When you evaluate an agent by reading its final response, you are reading a document the agent produced after the work was done. That document often looks confident, coherent, and complete — even when the underlying execution was broken. Self-reported evaluation cannot reveal:
  • Tool loops — the agent called the same tool six times with identical arguments and still returned a clean-sounding answer
  • Memory failures — the agent attempted to recall earlier context, failed silently, and reconstructed a plausible-but-wrong response from scratch
  • Context saturation — the agent’s context window filled past 85%, compaction occurred, and key state was lost before the final turn
  • Ignored outputs — a tool returned the correct data, but the agent never incorporated it into its reasoning
An agent that confidently answers “Task complete” may have spent the entire run stuck in a retry loop. Self-report cannot tell you which is true. Observed execution can.

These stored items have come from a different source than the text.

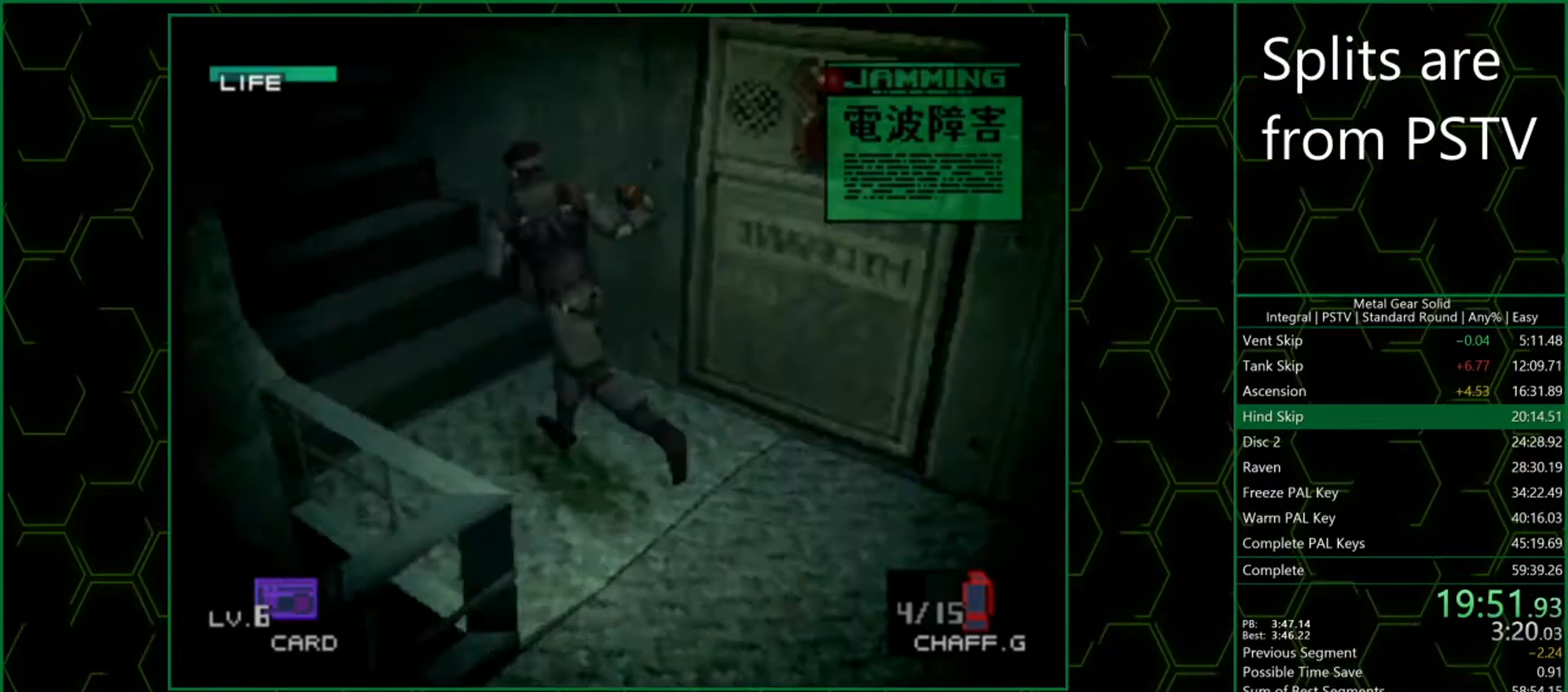
{"buttons": [], "left_stick": "up", "events": [[250, "left_stick", "up"]]}
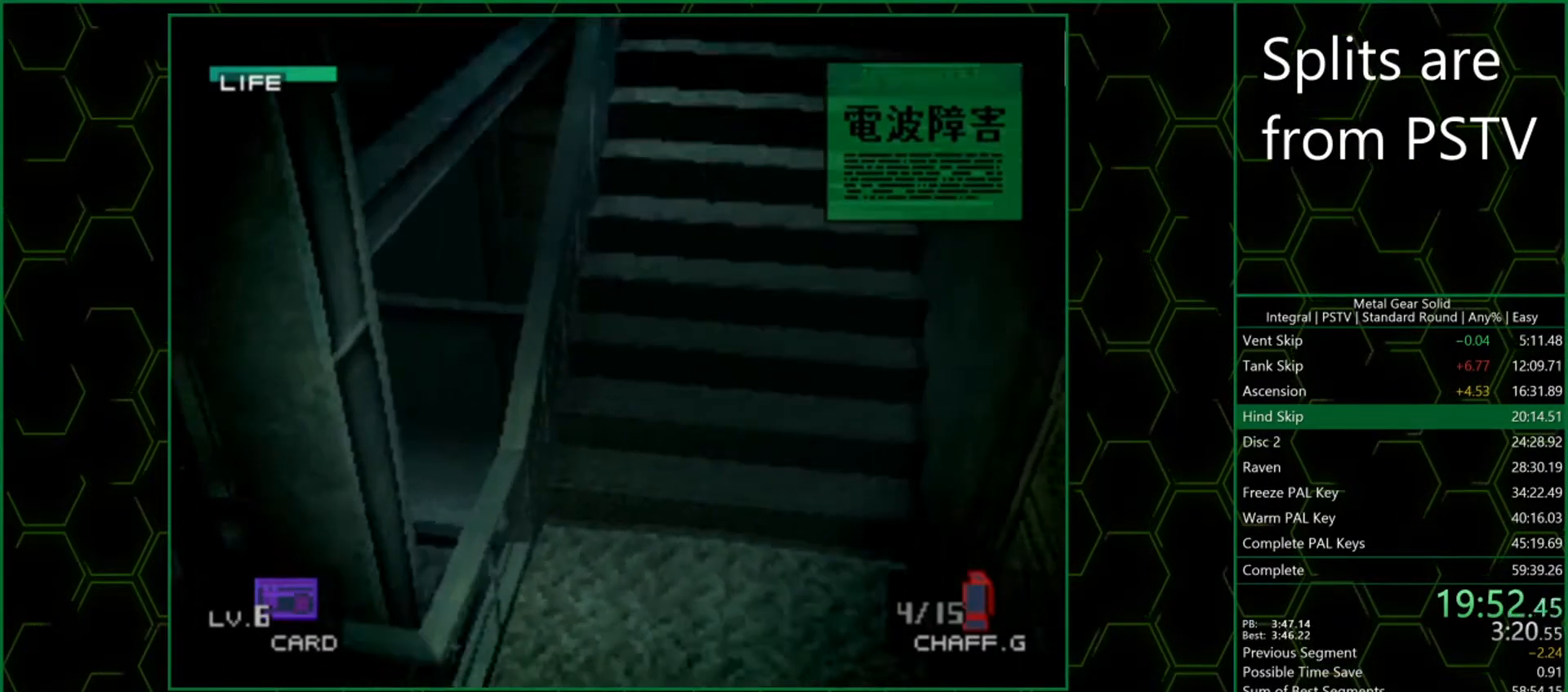
{"buttons": [], "left_stick": "up", "events": []}
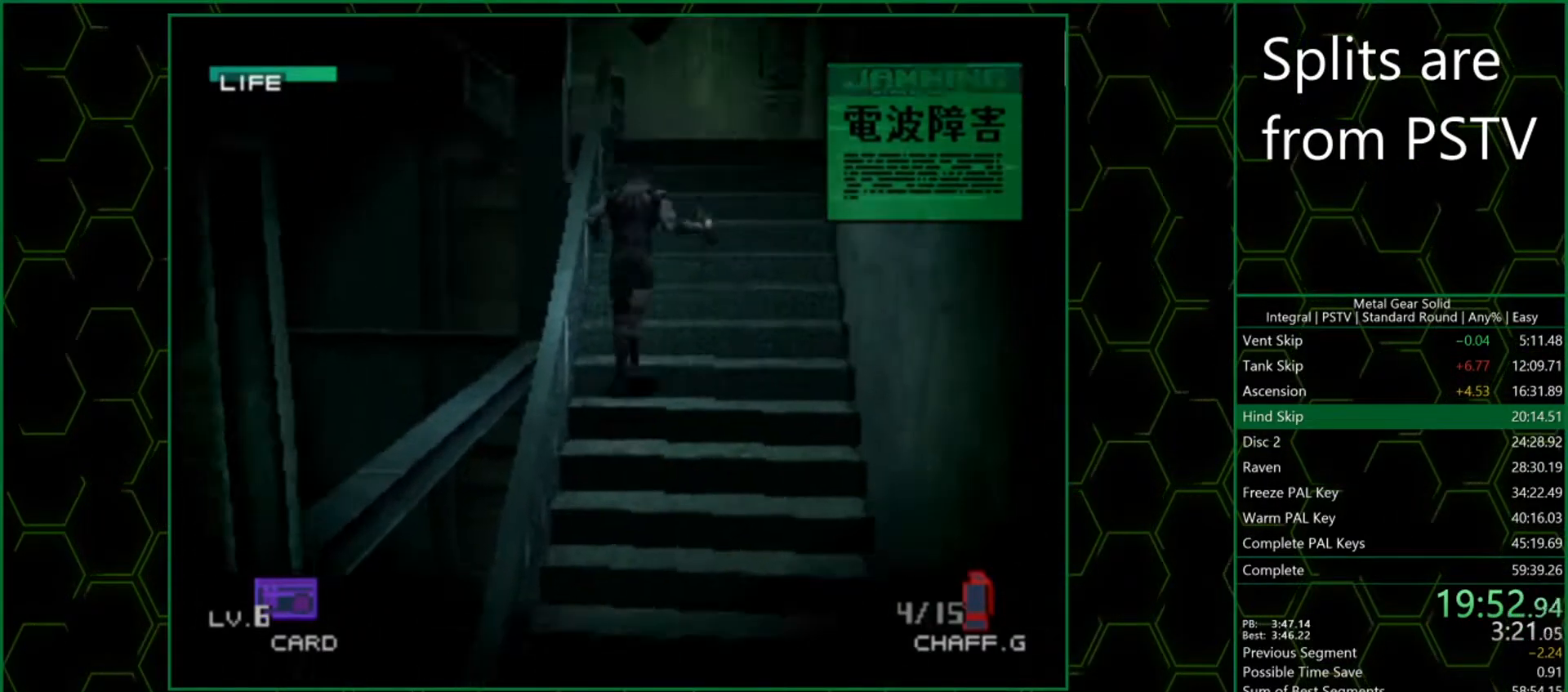
{"buttons": [], "left_stick": "up", "events": []}
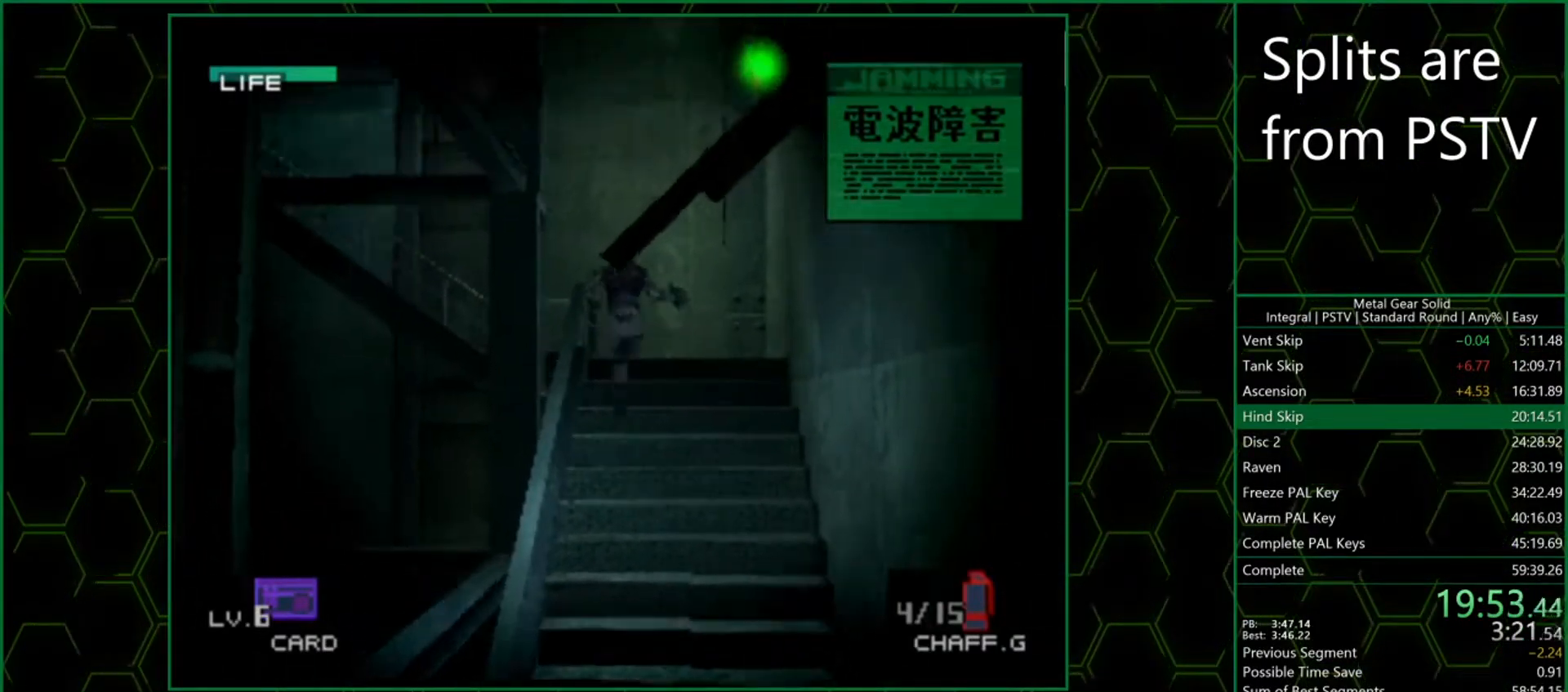
{"buttons": [], "left_stick": "up", "events": []}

What Runtime Traces Reveal

Runtime traces expose a layered hierarchy of evidence. The deeper you go, the harder it is for failures to hide:
Self-Report (weakest)
  └── Final Response
        └── Trace Events
              ├── Tool Calls + Outputs
              ├── Memory Events
              ├── Provider Requests
              ├── State Transitions
              └── Error Events (strongest)
Each layer closer to raw execution is harder to fake and harder to misread:
  • Final Response — the agent’s own summary of what it did; reflects intent, not necessarily execution
  • Tool Calls + Outputs — what the agent actually invoked and what it received back; reveals ignored results, repeated calls, and incorrect arguments
  • Memory Events — whether memory recall succeeded or silently failed, and whether retrieved context was used
  • Provider Requests — how many LLM calls were made, how much context was sent, and whether token usage grew unexpectedly
  • State Transitions — the turn-level lifecycle: where execution started, what changed, and where it ended
  • Error Events — explicit runtime failures, timeouts, non-zero exit codes, and tool exceptions — the strongest possible evidence that something went wrong
When all of these layers are present, Critiqor can diagnose failures that would be completely invisible to any evaluator reading only the final output.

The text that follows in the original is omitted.